> QUOTED PASSAGE:
================

Algorithms are still being invented and some developers spend most of their working with algorithms, but peak Algorithm is long gone.

Perhaps academic researchers in software engineering would do more relevant work if they did not spend so much time studying algorithms. But, as several researchers have told me, algorithms is what people in their own and other departments think computing related research is all about. They remain shackled to the past.

Premium mediocrity is software engineering’s demographic

Derek Jones from The Shape of Code

Software engineering is one of the skills needed to write software, but outside of student coursework is rarely an end in itself. Software is written to do something and the person writing the code needs to know about the something.

If enough people are involved in something, a job title gets created by inserting the appropriate application domain name before ‘software engineer’, e.g., the something software engineer; systems software engineering was one of the first recorded uses of ‘software engineering’, ’embedded software engineer’ is a common usage and more recently ‘research software engineer’ has been trending.

================

> GIVEN EXERCISE A: Return the records from the line with "On Monday, when" up to and including the last line of the records, unchanged.
The records that follow have no connection to the passage on software engineering.

> EXTRACTED ENTRIES:
================

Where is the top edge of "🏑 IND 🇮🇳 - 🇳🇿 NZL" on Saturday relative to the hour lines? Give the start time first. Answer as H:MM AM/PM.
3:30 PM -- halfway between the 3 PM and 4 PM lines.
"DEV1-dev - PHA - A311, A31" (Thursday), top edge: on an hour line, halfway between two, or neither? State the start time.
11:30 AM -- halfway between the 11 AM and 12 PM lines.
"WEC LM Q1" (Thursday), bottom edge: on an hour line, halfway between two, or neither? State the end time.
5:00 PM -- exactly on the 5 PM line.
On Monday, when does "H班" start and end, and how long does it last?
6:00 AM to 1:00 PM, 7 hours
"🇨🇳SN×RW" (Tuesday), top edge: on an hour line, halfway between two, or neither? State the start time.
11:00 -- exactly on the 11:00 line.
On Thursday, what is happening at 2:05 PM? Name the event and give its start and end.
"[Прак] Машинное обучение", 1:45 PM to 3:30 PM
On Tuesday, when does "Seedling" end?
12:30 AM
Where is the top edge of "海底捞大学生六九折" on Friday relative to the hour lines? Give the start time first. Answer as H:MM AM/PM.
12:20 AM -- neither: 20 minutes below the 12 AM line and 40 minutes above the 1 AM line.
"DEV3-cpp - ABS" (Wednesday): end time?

================

> GIVEN EXERCISE B: Retype the passage on software engineering from "Derek Jones from" up to and including "has been trending.", word for word.

> WRITTEN ANSWER A:
On Monday, when does "H班" start and end, and how long does it last?
6:00 AM to 1:00 PM, 7 hours
"🇨🇳SN×RW" (Tuesday), top edge: on an hour line, halfway between two, or neither? State the start time.
11:00 -- exactly on the 11:00 line.
On Thursday, what is happening at 2:05 PM? Name the event and give its start and end.
"[Прак] Машинное обучение", 1:45 PM to 3:30 PM
On Tuesday, when does "Seedling" end?
12:30 AM
Where is the top edge of "海底捞大学生六九折" on Friday relative to the hour lines? Give the start time first. Answer as H:MM AM/PM.
12:20 AM -- neither: 20 minutes below the 12 AM line and 40 minutes above the 1 AM line.
"DEV3-cpp - ABS" (Wednesday): end time?

> WRITTEN ANSWER B:
Derek Jones from The Shape of Code

Software engineering is one of the skills needed to write software, but outside of student coursework is rarely an end in itself. Software is written to do something and the person writing the code needs to know about the something.

If enough people are involved in something, a job title gets created by inserting the appropriate application domain name before ‘software engineer’, e.g., the something software engineer; systems software engineering was one of the first recorded uses of ‘software engineering’, ’embedded software engineer’ is a common usage and more recently ‘research software engineer’ has been trending.